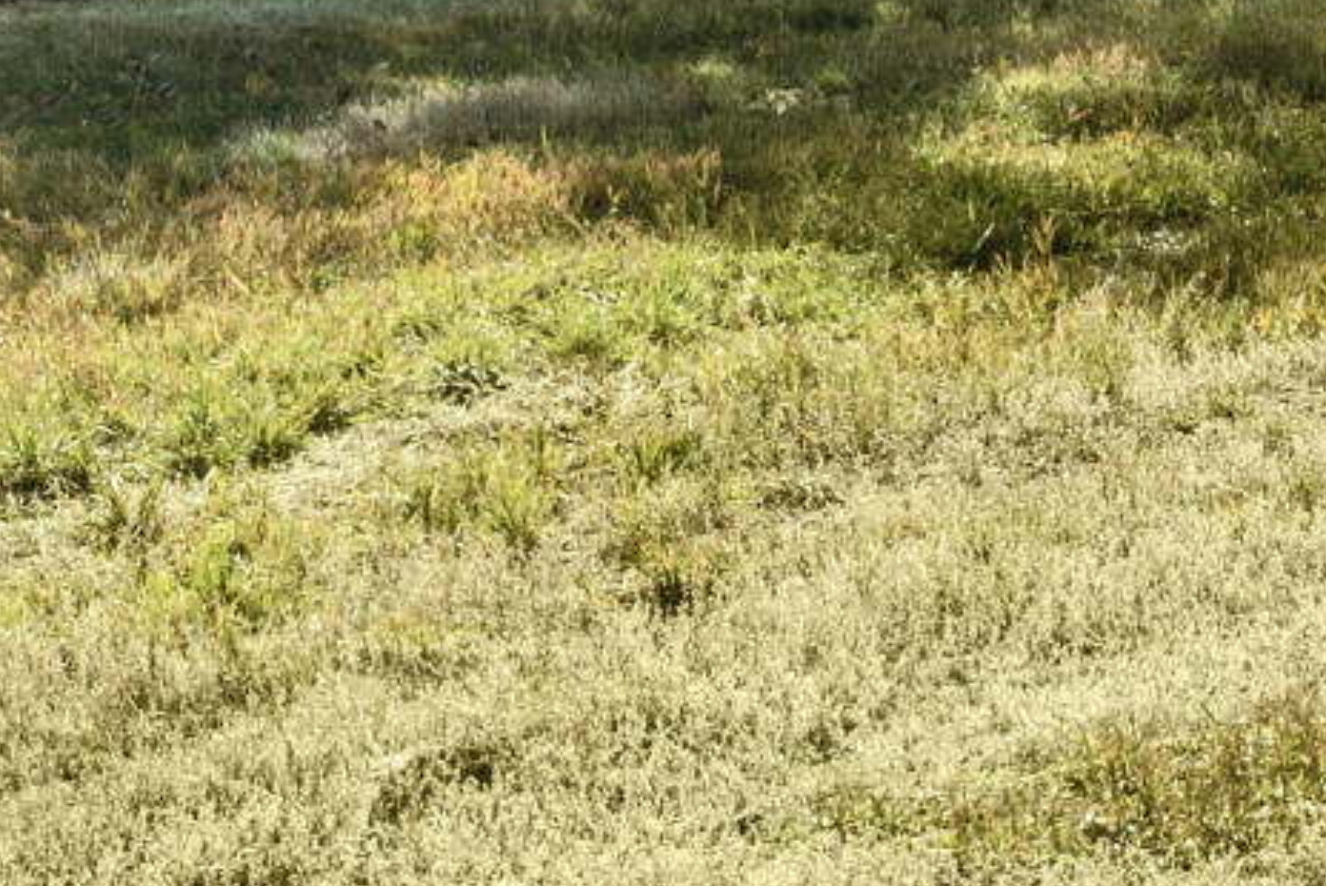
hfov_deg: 10.6
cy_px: -1472
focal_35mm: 194
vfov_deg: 6.6
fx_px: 7150
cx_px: 666
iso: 100
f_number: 16
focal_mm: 30
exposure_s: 1/5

+---+

◆ Exercise description ◆
What you return should consist solely of the lines from the one containing "vfov_deg: 6.6" through the end of the entries above, reproduced exactly.

◆ Response ◆
vfov_deg: 6.6
fx_px: 7150
cx_px: 666
iso: 100
f_number: 16
focal_mm: 30
exposure_s: 1/5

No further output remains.